Belimumab is a recombinant whole human monoclonal antibody that inhibits the survival of autoreactive B cells and promotes their apoptosis. It has a relatively small impact on advanced B cells, as it can retain a certain level of immunity. In this study, we also compared the serum levels of immunoglobulins, such as IgM, IgG, and IgA, during belimumab therapy. There was a downward trend compared with the baseline; however, no serious adverse reactions were observed clinically. In this multicenter, open-label study on the safety and efficacy of belimumab combined with standard therapy in treating patients with SLE for 13 years [25], the total exposure time of belimumab was 2294 patient-years, with an average median infusion frequency of 115.5 times which showed that with the extension of the observation years, the serum IgG levels of most patients (65.9%) were normal, with only 4.1% of patients experiencing a grade 3 decrease in IgG (250–399 mg/dL) and 2.4% reaching grade 4 (< 250 mg/dL), and there was an average decrease of 16.2% in the IgG levels; however, the risk of infection, including severe infections, did not increase.
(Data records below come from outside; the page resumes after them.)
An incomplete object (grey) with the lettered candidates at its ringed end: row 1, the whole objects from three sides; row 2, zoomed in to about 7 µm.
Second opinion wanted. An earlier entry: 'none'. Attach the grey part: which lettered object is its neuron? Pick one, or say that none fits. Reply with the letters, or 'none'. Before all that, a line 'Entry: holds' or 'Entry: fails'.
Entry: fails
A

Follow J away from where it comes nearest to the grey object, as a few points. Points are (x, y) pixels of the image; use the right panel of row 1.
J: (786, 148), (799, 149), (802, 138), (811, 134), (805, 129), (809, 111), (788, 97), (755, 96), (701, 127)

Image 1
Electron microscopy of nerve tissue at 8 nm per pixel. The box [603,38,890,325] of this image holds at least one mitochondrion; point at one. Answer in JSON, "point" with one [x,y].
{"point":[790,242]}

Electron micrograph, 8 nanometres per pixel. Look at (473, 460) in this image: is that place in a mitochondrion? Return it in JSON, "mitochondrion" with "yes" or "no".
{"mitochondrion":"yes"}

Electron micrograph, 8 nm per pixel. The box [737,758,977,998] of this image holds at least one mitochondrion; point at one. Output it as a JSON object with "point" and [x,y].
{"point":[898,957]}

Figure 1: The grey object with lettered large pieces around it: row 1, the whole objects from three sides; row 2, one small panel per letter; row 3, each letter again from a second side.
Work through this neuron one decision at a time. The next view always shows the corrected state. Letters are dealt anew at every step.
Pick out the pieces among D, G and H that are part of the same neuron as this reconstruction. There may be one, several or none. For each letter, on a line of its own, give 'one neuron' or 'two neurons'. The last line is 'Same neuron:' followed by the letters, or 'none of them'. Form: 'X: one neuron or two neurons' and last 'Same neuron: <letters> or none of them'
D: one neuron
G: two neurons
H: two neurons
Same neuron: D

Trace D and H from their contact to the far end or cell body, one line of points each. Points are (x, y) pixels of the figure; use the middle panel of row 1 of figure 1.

Therefore, the long-term safety of belimumab was acceptable.

At present, the timing and duration of belimumab treatment in children with LN remain unclear. However, it is unanimously believed that BAFF inhibition is a favorable adjunctive treatment based on the existing traditional treatments for proliferative LN.

This study has the following limitations: single-center design, small sample size, retrospective design, risk of data collection and recording bias, the short application time of belimumab, belimumab not used alone in these patients, and lack of long-term follow-up data.

Conclusion

As an adjunctive therapy to traditional treatment for children with active LN, belimumab can facilitate an earlier renal response, rapid recovery of serological indicators, faster tapering of glucocorticoid, and with few side effects.